When life is moving smoothly, and problems are “tame” there is less uncertainty. A “tame problem” is one that may be complicated but has likely occurred before – a combination of experience, knowledge and judgement can be applied to resolve it. “Wicked problems”, on the other hand, are the ill-defined, ill-structured, real-life decisions that have incomplete, contradictory and changing requirements. In these situations, experience cannot inform decisions, and knowledge is incomplete.
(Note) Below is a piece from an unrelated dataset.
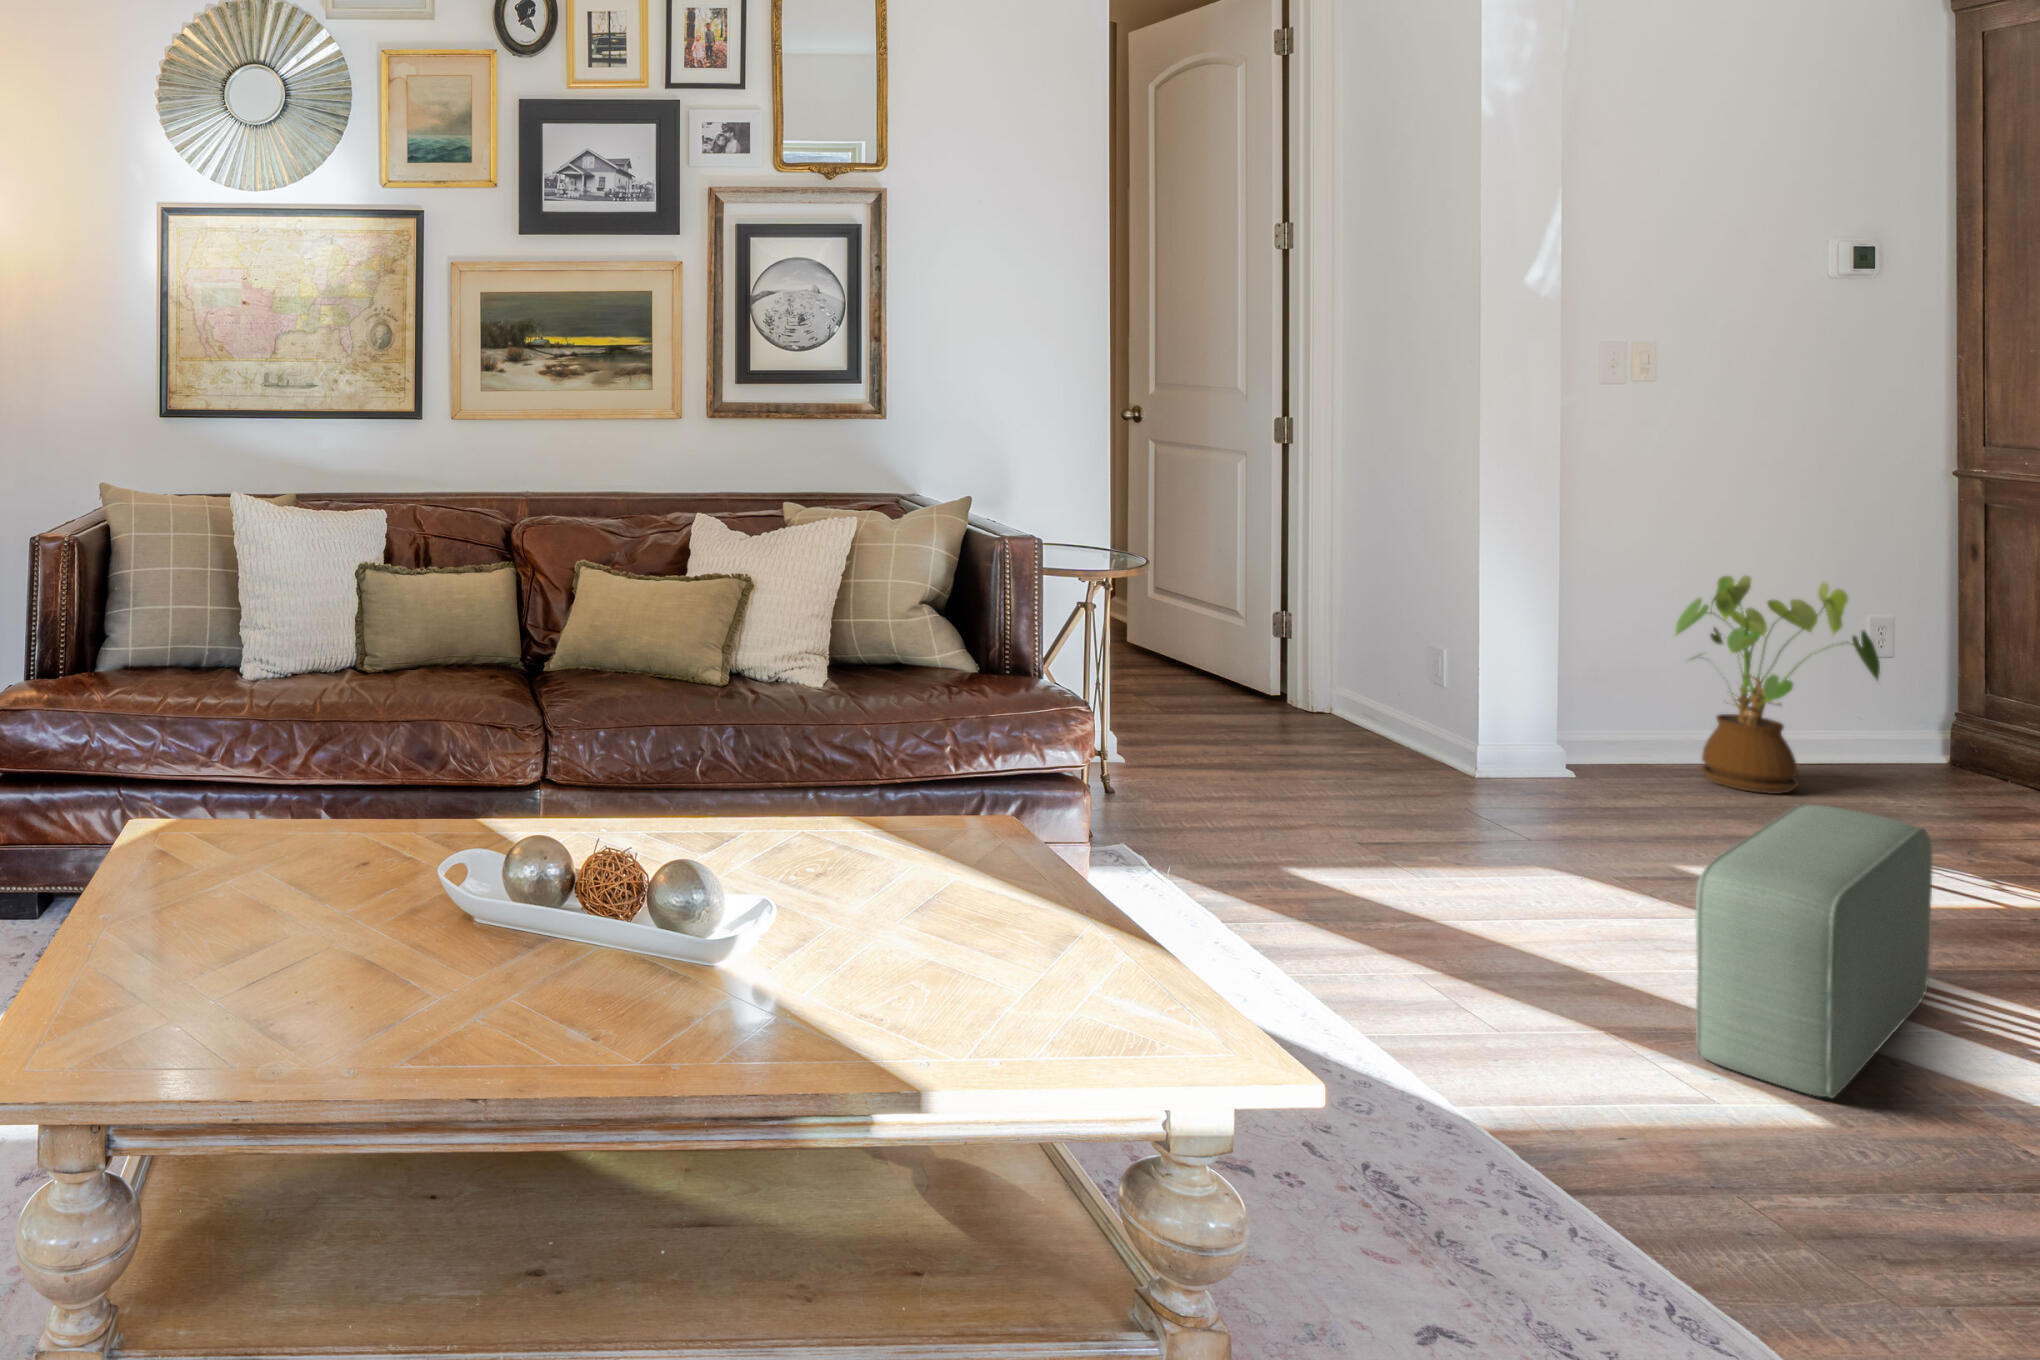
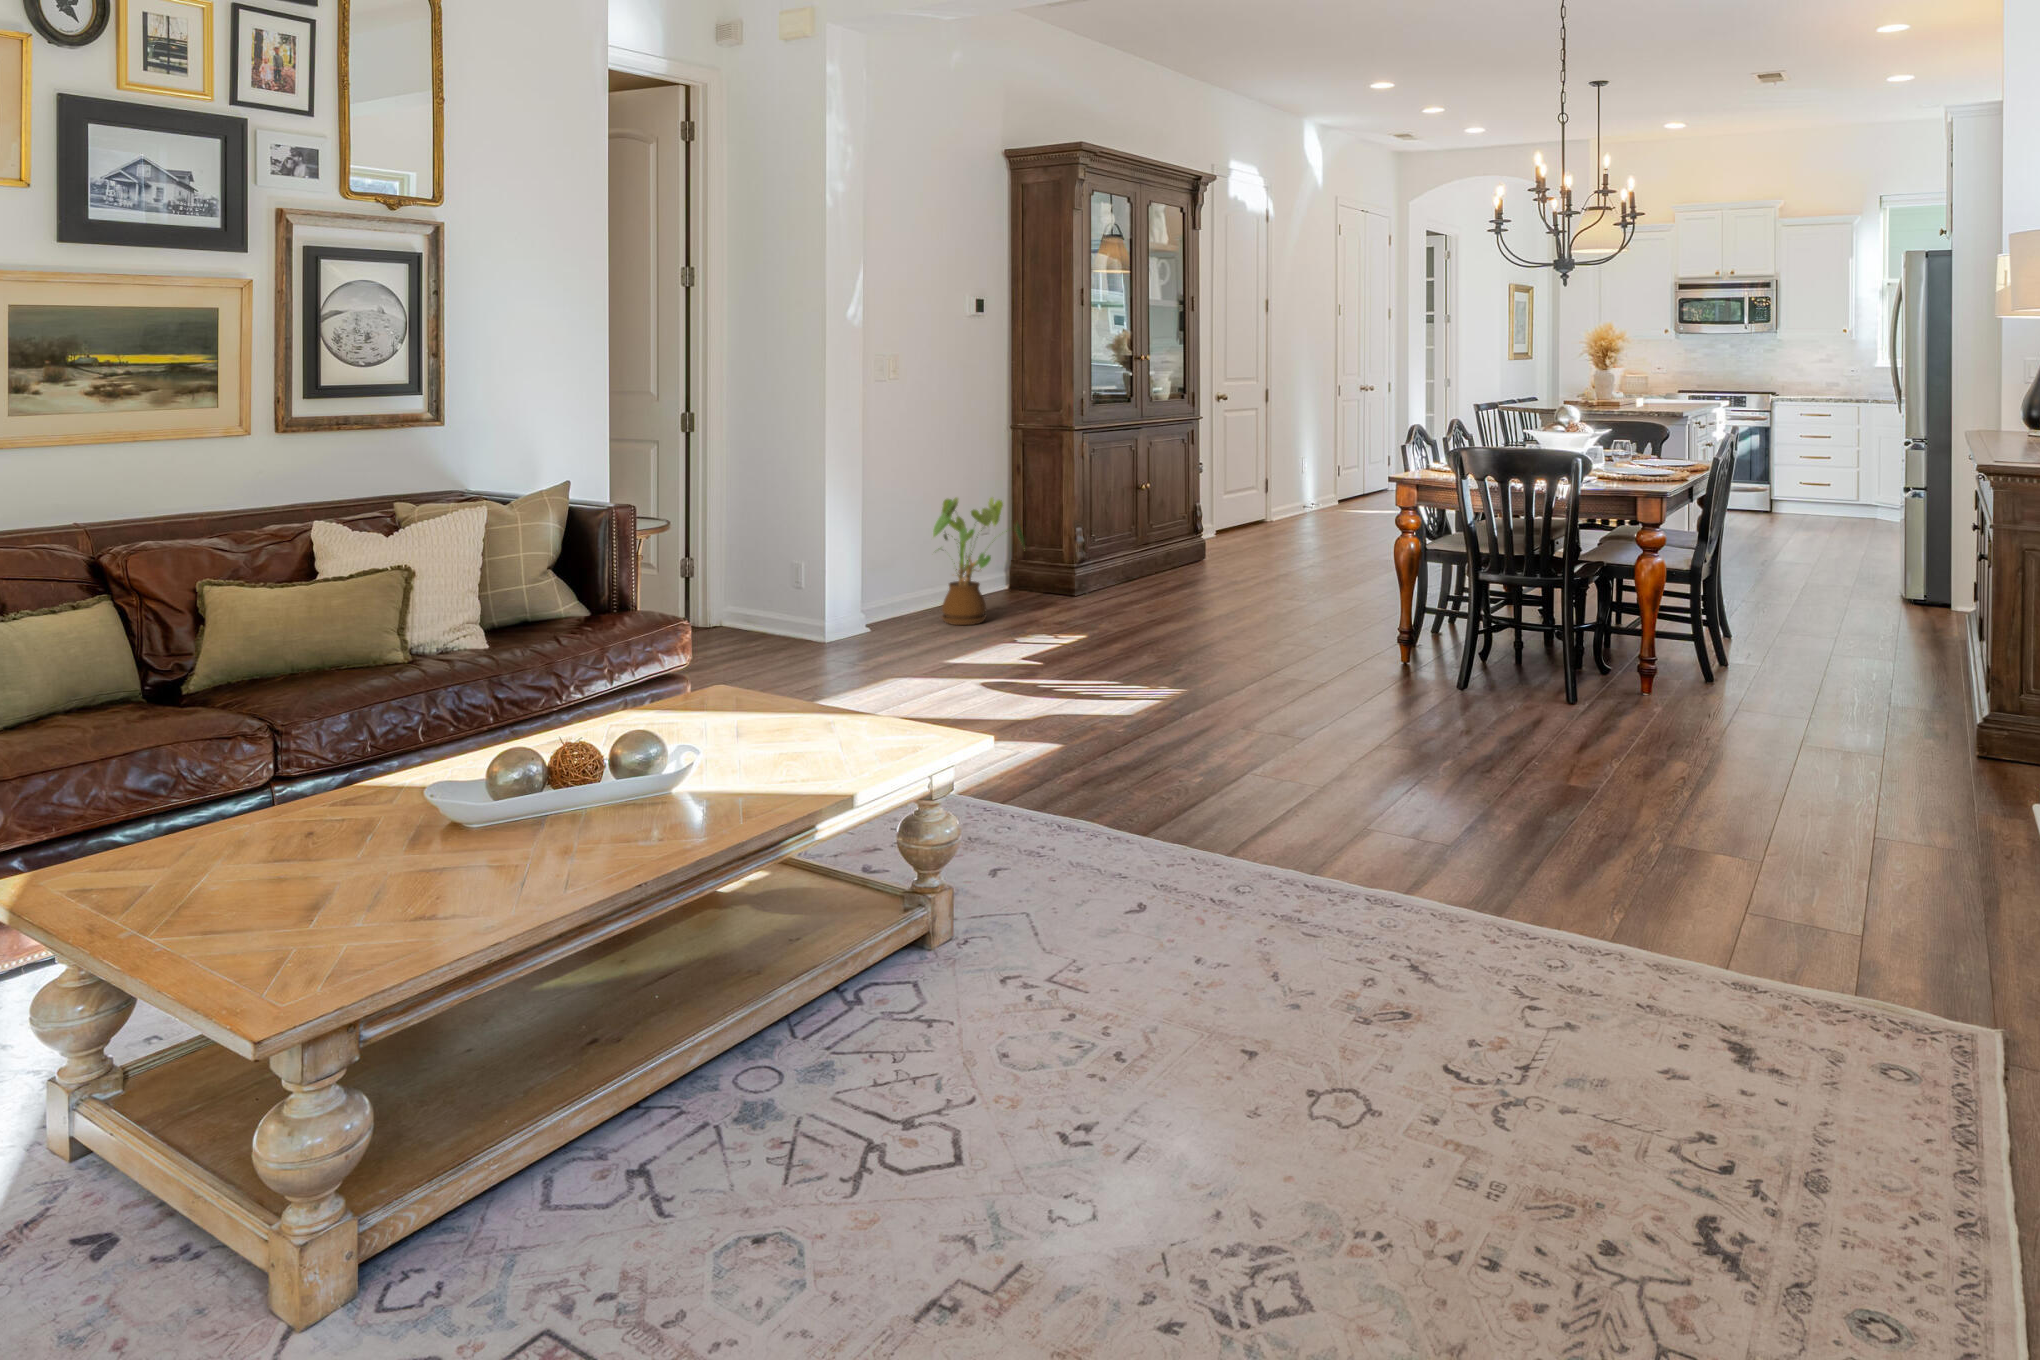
pouf: present [1696,804,1932,1098] -> none [1047,609,1109,750]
Therefore, it is when we face wicked problems – when we do not, and cannot, know what to do – that we are forced to rely most upon our judgement.

In the last thirty years, the growth in interest and research into the processes of decision-making has led to a different view in academic, applied and popular thinking. In short: a new value has been placed on ‘tacit knowledge’, ‘insight’, ‘intuition’, and access to non-verbalised material. It is now increasingly widely accepted – even in the most ‘rational’ literature – that people make decisions as a consequence of an interplay between that which is articulated and that which is not, and that they make decisions without being able to report on the thought process that led them to their conclusion (Salk, 1983, and Agor, 1984, cited in Stamp, 1992).
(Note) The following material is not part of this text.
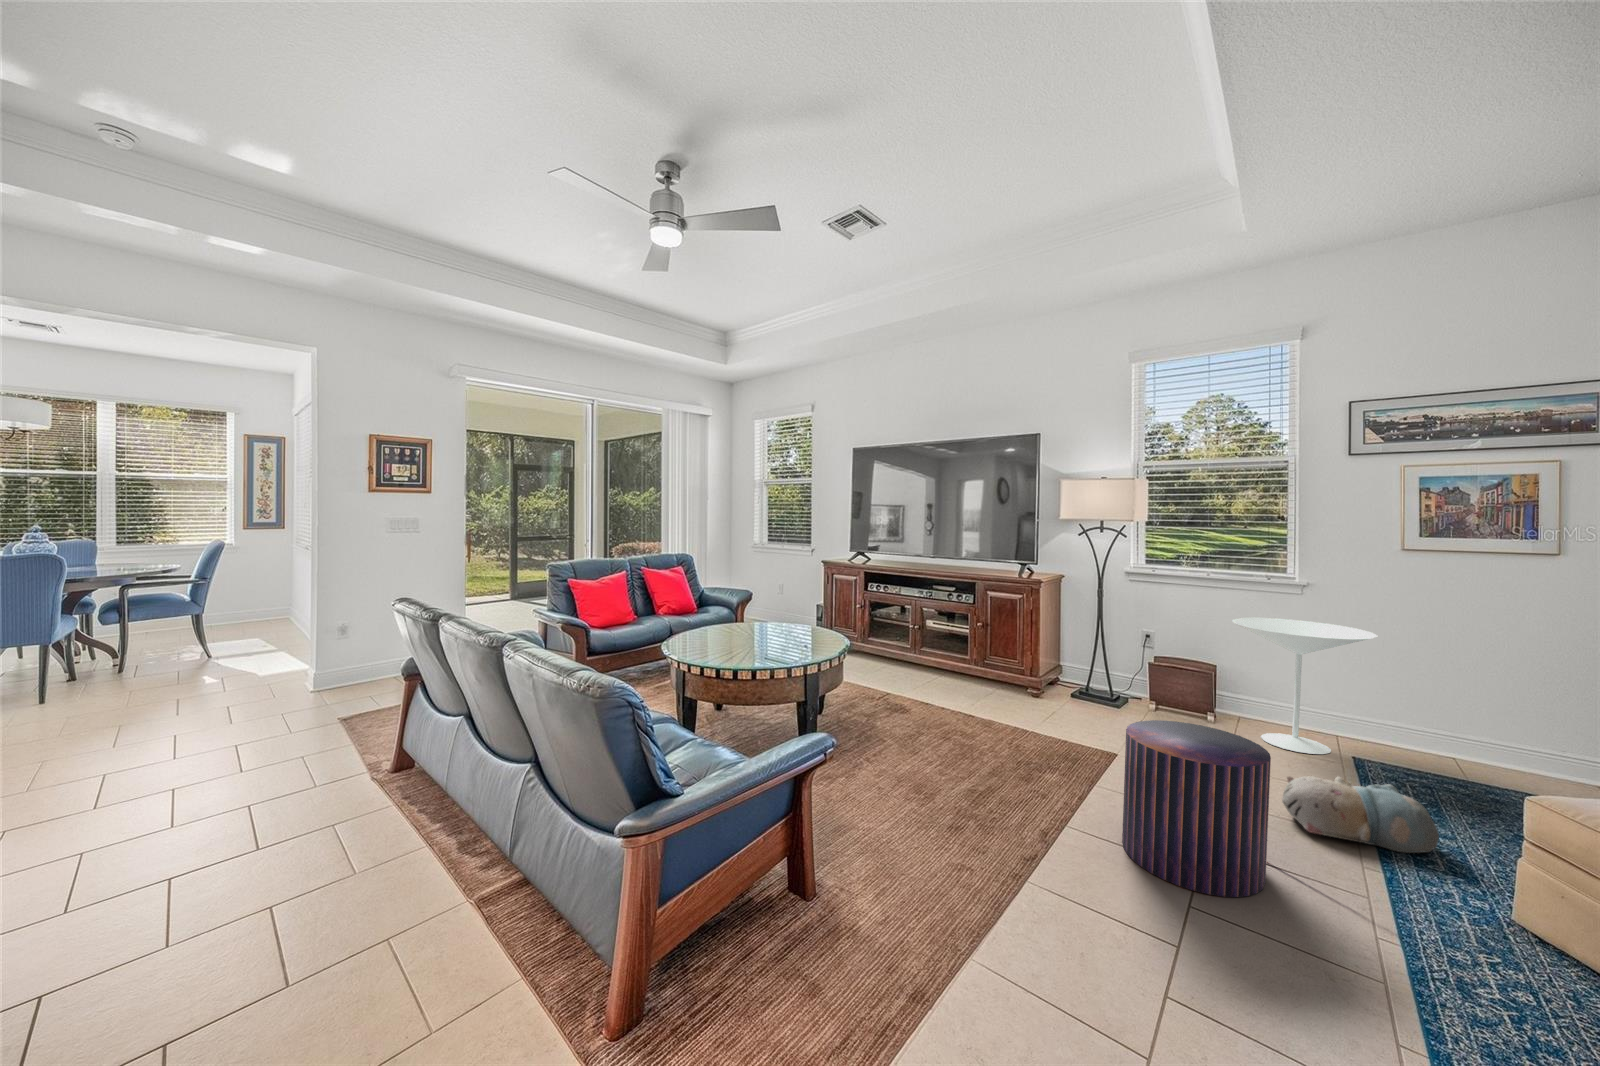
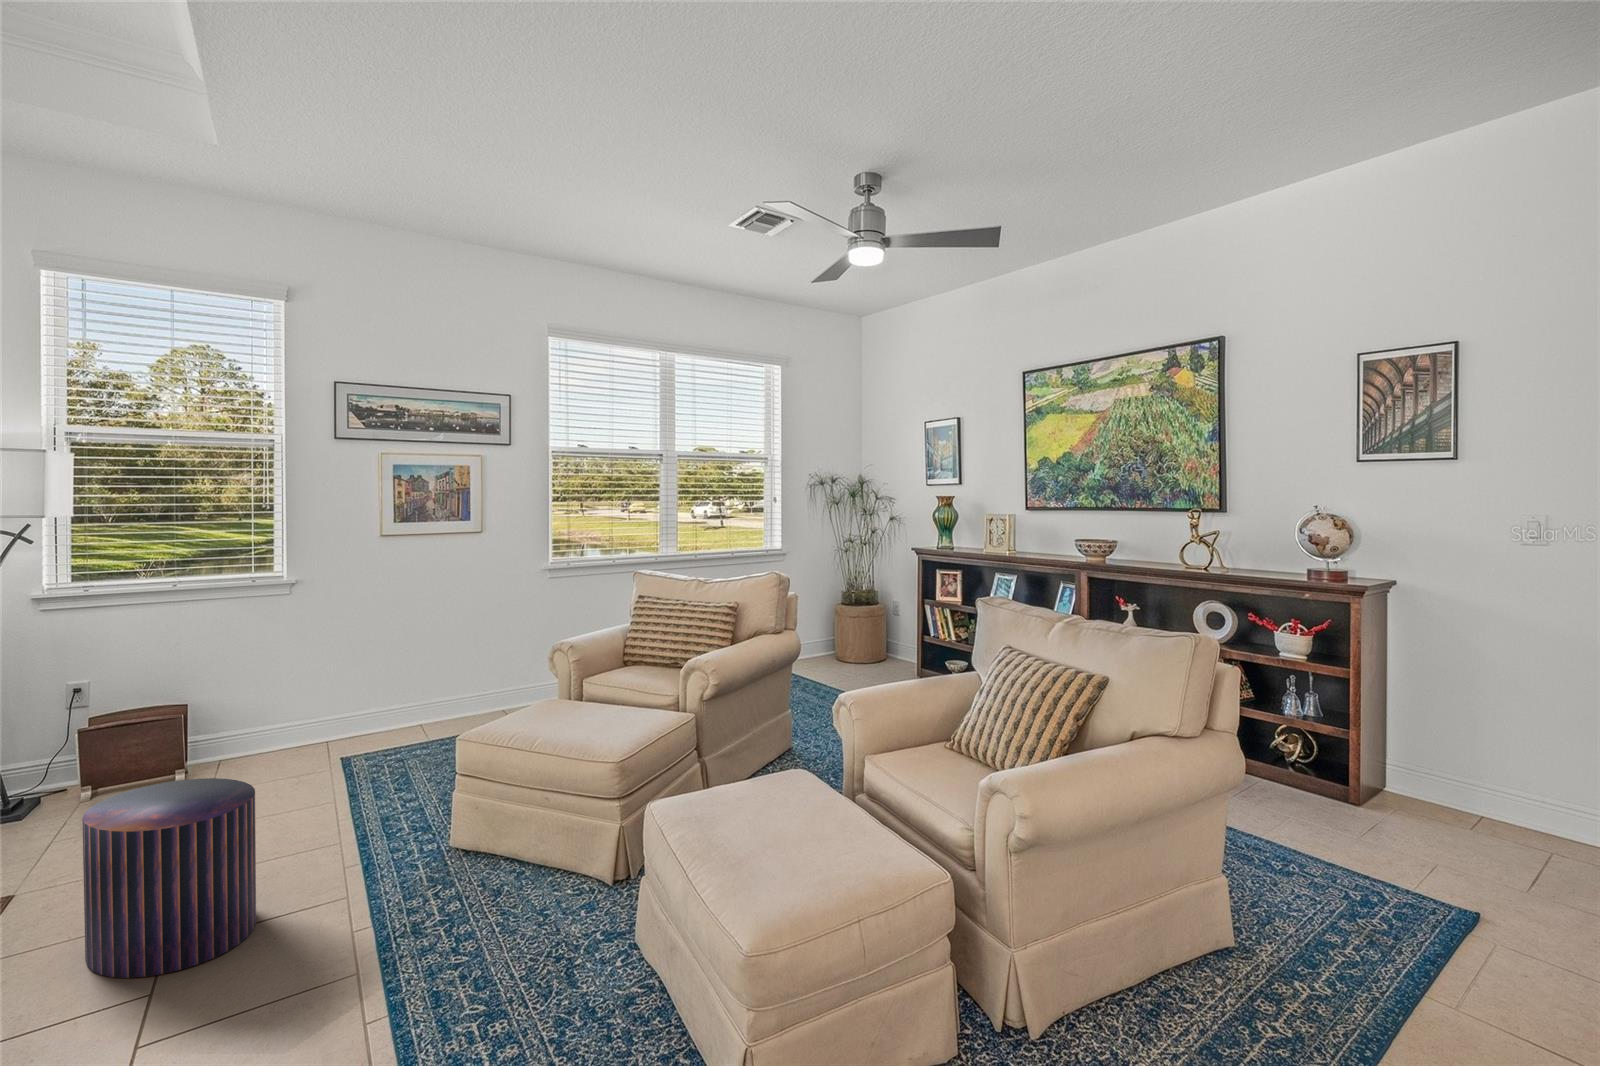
side table: present [1232,618,1377,754] -> none [221,621,363,769]
plush toy: present [1282,776,1439,853] -> none [275,775,402,851]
Judgement is thus that part of ourselves that we have to call on when Skills, Knowledge and Experience no longer generate the complete answer.  It is what we use to pattern and order complexity and uncertainty, to enable us to navigate it and continue to make sound decisions, even when we do not, and cannot, know the answer.

Growth in Judgement

We know that Judgement in this sense grows over time. Put simply, people’s ability to cope with uncertainty is likely to be greater when they are older than when they were younger.  What is more, one’s capability to exercise judgement will continue to grow, at different, yet predictable rates. Our research indicates that some people may always be comfortable applying judgement in conditions that are fairly certain and operational, whereas others may grow to levels where they are comfortable applying judgement in uncertain, abstract and ambiguous conditions.

Judgement and Flow

At EDAC we use the Modified Career Path Appreciation (MCPA) and the MCPA-SCAN to evaluate an individual’s capability, or their “decision-making process in the face of uncertainty” in their work. The process provides an indication of an individual’s current capability, as well as potential growth in capability, otherwise known as an individual’s “mode”.

An experience of Flow, a term coined by Csikszentmihalyi, is most likely to occur when people’s capability corresponds to the degree of uncertainty, or complexity, they are faced with in their work. Those experiencing flow typically become aware that they are losing themselves in their work in the sense that they are no longer aware of the passage of time, whilst busy with (and optimally engaged by) the task at hand. In this ideal situation, the individual feels stimulated, is optimistic and delivers to the best of their ability. The company, or the employer, in turn benefits from an engaged, productive and thriving workforce comprised of people who are using judgement to create well-being, profit and a sustainable future.

Ensuring that individuals are given the opportunity to exercise their judgement optimally in a role and environment that enables flow is unquestionably a state to which every organisation should aspire.


Agor, W.H., 1984, Intuitive Management: Integrating Left and Right Brain Management Skills, Prentice Hall Inc.

Likierman, A., 2020, The Elements of Good Judgement, Harvard Business Review

Salk, J., 1983, Anatomy of Reality.  Merging of Intuition and Reason, Columbia University Press, New York.

Stamp G, 1992 Day of Judgement, or In Praise of Leprechauns, an occasional paper.